Es cierto que la compasión y el amor han estado siempre presentes en el camino espiritual. Sin duda. Pero lo han estado como valores para el desarrollo de cualidades intimas, éticas y morales. Nunca se han puesto en la cúspide de la práctica y menos como objetivos y fin en sí mismas, en una especie de activismo social y solidario. Se trata de una espiritualidad que se atreve con el mundo en vez de separarse de él. Ya lo vaticinaron algunas personas muy expertas en las últimas décadas del siglo XX, pero aunque estuvimos atentos y desde luego hemos sido los agentes de este cambio, por mi parte nunca sospeché que sería tan vertiginoso y tan real.

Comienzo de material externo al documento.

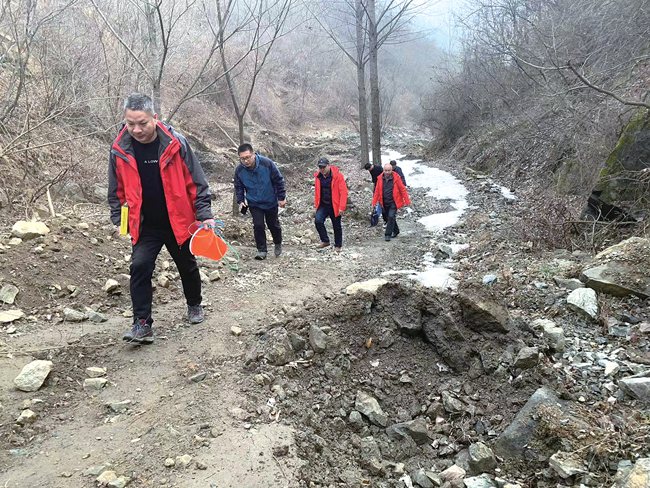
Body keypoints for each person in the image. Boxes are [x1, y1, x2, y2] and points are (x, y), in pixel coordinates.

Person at [108, 93, 214, 344]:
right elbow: (117, 191)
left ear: (155, 118)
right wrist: (119, 222)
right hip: (145, 225)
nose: (136, 129)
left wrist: (205, 215)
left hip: (178, 220)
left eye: (142, 123)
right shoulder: (120, 150)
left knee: (186, 264)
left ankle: (194, 304)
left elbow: (197, 182)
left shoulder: (176, 144)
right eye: (130, 123)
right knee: (139, 267)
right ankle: (142, 323)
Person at [234, 143, 286, 260]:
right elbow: (238, 186)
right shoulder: (239, 170)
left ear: (253, 154)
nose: (246, 161)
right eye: (243, 159)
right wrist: (241, 200)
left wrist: (281, 197)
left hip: (270, 200)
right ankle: (262, 250)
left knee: (273, 224)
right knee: (258, 225)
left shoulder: (266, 163)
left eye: (248, 157)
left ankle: (277, 242)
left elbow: (279, 180)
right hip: (254, 202)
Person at [314, 157, 348, 252]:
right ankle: (325, 240)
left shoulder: (338, 176)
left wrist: (342, 207)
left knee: (336, 226)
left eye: (324, 167)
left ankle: (338, 245)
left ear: (329, 165)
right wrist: (316, 204)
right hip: (323, 205)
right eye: (320, 167)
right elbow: (317, 191)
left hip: (335, 205)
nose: (322, 169)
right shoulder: (318, 177)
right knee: (318, 221)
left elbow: (344, 192)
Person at [372, 162, 410, 241]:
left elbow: (402, 189)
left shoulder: (396, 178)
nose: (387, 172)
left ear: (391, 170)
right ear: (383, 170)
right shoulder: (379, 178)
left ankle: (387, 234)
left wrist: (407, 201)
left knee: (391, 216)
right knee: (388, 218)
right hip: (383, 202)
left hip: (394, 201)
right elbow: (377, 191)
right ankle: (396, 230)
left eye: (389, 170)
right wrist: (374, 202)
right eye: (386, 170)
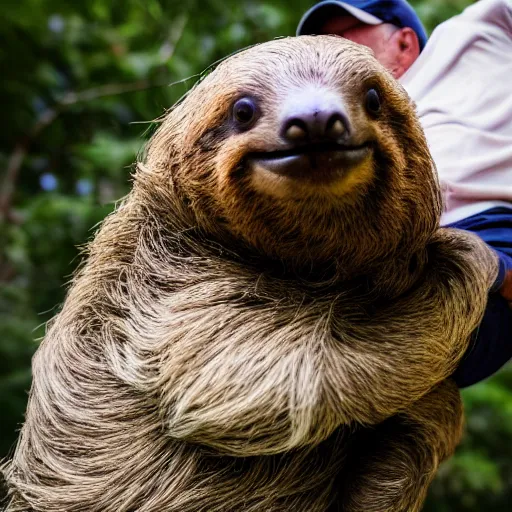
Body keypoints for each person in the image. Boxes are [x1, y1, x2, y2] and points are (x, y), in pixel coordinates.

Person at [297, 0, 512, 387]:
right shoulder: (334, 124)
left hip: (482, 234)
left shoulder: (470, 36)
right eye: (322, 43)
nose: (331, 50)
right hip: (378, 257)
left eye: (345, 35)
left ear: (404, 43)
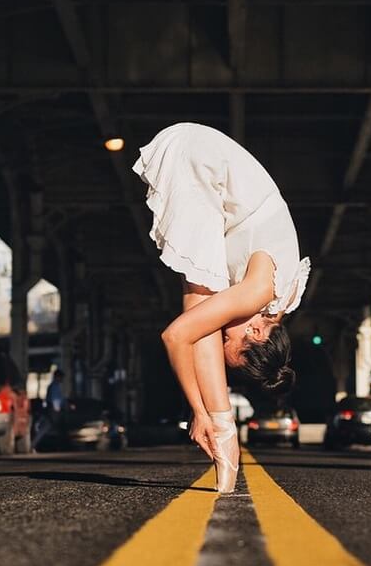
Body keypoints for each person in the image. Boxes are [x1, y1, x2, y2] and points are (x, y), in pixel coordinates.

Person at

No es extraño que busquemos claridad en medio de tal terremoto. Y no es raro que nos sintamos movidos a cambiar y a equivocarnos. No me parece chocante que tendamos a fragmentarnos en el maremágnum de propuestas, escuelas, creadores de marcas, patentadores del Yoga o innovadores de técnicas y tipos de meditación, plagiadores, impostores, superficiales o “sanadores heridos”. No me siento perdida, más bien intento comprender y despejar en mí misma, las dudas que tal situación conlleva.

Donde antes solo había un Yoga con la intención de “despertar” en nosotros mismos algún tipo de conciencia sobre nuestra propia naturaleza, ahora está llegando un Yoga que mantiene el mismo objetivo de “despertar”, pero con otra intención, aquella de revertir en los demás los descubrimientos o el conocimiento obtenido. Se está diluyendo el “sí mismo”. En medio de una espiritualidad narcisista y egocéntrica, se están alzando miles de voces bondadosas y claramente compasivas, honestamente compasivas.

Donde estaba la práctica de la Meditación para controlar los pensamientos y observar la mente, ahora empieza a haber una Meditación cuya intención es el alivio del sufrimiento en el otro o en el mundo.

Donde se encontraba la soledad del “guerrero espiritual” hoy hay un campo de refugiados, o un hospicio o un silencio en beneficio de alguien. Donde estaban investigando las ondas cerebrales de los grandes meditadores, hoy se miden las respuestas al amor que recibe algún ser humano en su proceso de dolor.

Donde hay un mundo que se derrumba y se destruye, hoy están los yoguis de nuestros días, esos seres cambiantes, incoherentes y revolucionarios que no saben lo que quieren y están más perdidos que nunca, pero se hayan en la primera fila del amor al mundo, sacando también su fuerza existencial y humana, impulsándose en medio del caos hacia el amor y la compasión.

Yoguis que en el oscuro horizonte de su futuro y de su vida, ensalzan de manera incontestable su sueño de transformación, puro y concienzudamente humano. La vida da muchas vueltas, también lo hace el Yoga y el proceso personal en relación a esta práctica milenaria y amada. Yo también he cambiado mucho y también me siento inmersa en este impulso evolutivo y arriesgado en el que los demás, lo que hay más allá de nuestra propia piel, cobra un sentido relevante.

Hace tiempo escribí un artículo sobre nuestra corresponsabilidad en el mundo y sobre ese enfermizo individualismo espiritual que nos separa y nos reduce. Más que nunca, aunque sigo recibiendo y “sufriendo” en mi propia vida y en mi propia escuela, las deshonestidades, las envidias y los pesados coletazos (cada vez más fuertes) del pseudoyoga y de la pseudoespiritualidad, creo que cuando practicamos para amar, perdonar y ser perdonados, no es necesario nombrar la ética o el control, ya que se hayan en el sentido mismo de aquello en lo que nos convertimos. Y ¿no es éste el verdadero sentido de lo que buscamos?